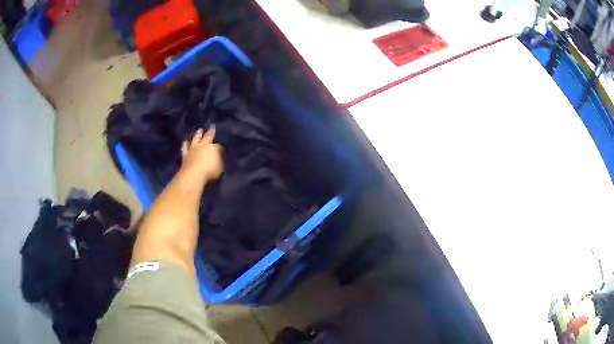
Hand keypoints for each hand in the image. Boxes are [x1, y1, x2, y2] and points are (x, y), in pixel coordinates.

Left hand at [180, 128, 222, 182]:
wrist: (193, 174)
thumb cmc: (210, 172)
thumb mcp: (219, 168)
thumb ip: (218, 161)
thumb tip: (218, 157)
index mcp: (213, 148)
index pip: (218, 145)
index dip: (219, 146)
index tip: (220, 145)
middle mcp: (203, 145)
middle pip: (207, 137)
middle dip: (210, 132)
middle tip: (211, 128)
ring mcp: (193, 149)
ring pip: (196, 139)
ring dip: (198, 134)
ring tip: (199, 130)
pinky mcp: (185, 154)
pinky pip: (185, 147)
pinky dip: (185, 144)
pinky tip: (185, 142)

Required action:
What the response needs is every entry, repeated exactly, and none of the pictures.

Output for this task:
Hand keypoints for each hand in the image. Boxes are [x1, y1, x2, y2] and points are (x, y), in pixel coordinates.

Left hand at [180, 128, 222, 182]:
wrist: (193, 174)
thumb cmc: (210, 172)
thumb mcp: (219, 168)
thumb ip: (218, 161)
thumb tip: (218, 157)
index mcp: (213, 148)
index pip: (218, 145)
index dip: (219, 146)
index tip: (220, 145)
middle mcp: (203, 145)
middle pip: (207, 137)
middle dip: (210, 132)
middle tip: (211, 128)
ring mcp: (193, 149)
ring pip: (196, 139)
ring dip: (198, 134)
ring tip: (199, 130)
pinky mcp: (185, 154)
pinky pip: (185, 147)
pinky dip: (185, 144)
pinky tip: (185, 142)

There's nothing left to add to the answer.